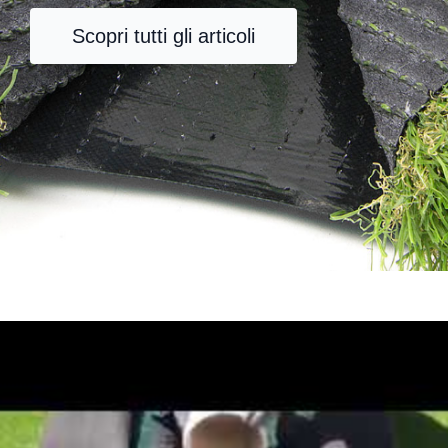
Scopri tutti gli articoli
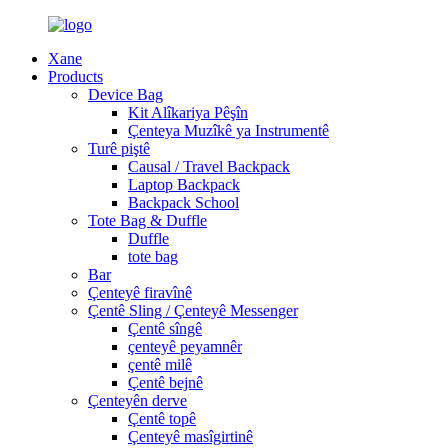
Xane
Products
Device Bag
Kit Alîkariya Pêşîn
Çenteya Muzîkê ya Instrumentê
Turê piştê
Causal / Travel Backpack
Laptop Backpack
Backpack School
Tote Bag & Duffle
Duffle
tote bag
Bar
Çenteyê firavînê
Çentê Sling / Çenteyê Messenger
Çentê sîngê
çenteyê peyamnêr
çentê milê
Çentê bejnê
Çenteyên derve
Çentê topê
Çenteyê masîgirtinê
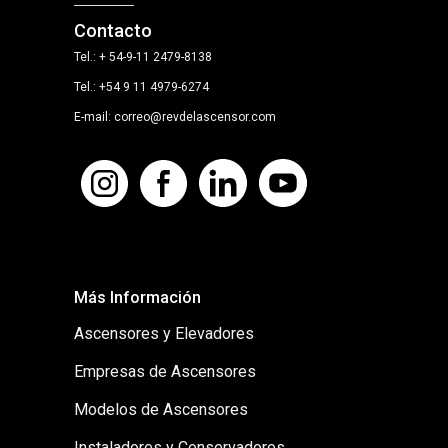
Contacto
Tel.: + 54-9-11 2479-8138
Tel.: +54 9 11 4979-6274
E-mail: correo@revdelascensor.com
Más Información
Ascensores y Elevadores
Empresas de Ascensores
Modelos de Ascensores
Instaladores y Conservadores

...

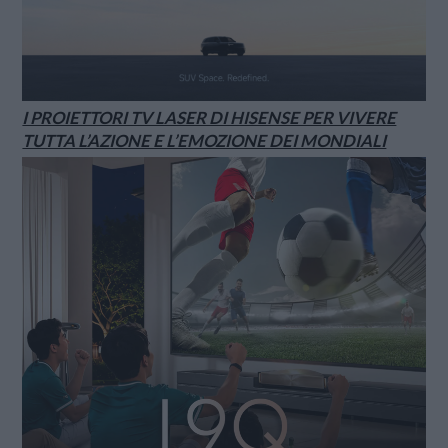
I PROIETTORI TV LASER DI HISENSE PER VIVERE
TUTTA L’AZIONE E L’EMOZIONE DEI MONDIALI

* * *

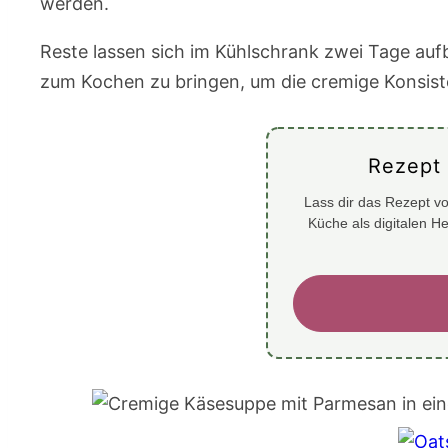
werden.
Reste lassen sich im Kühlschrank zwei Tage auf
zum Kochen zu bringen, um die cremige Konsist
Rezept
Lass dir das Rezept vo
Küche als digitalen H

## What to produce:
Only the lines containing the word "Ascensores" should be returned from the data above.

## Result for this exercise:
Ascensores y Elevadores
Empresas de Ascensores
Modelos de Ascensores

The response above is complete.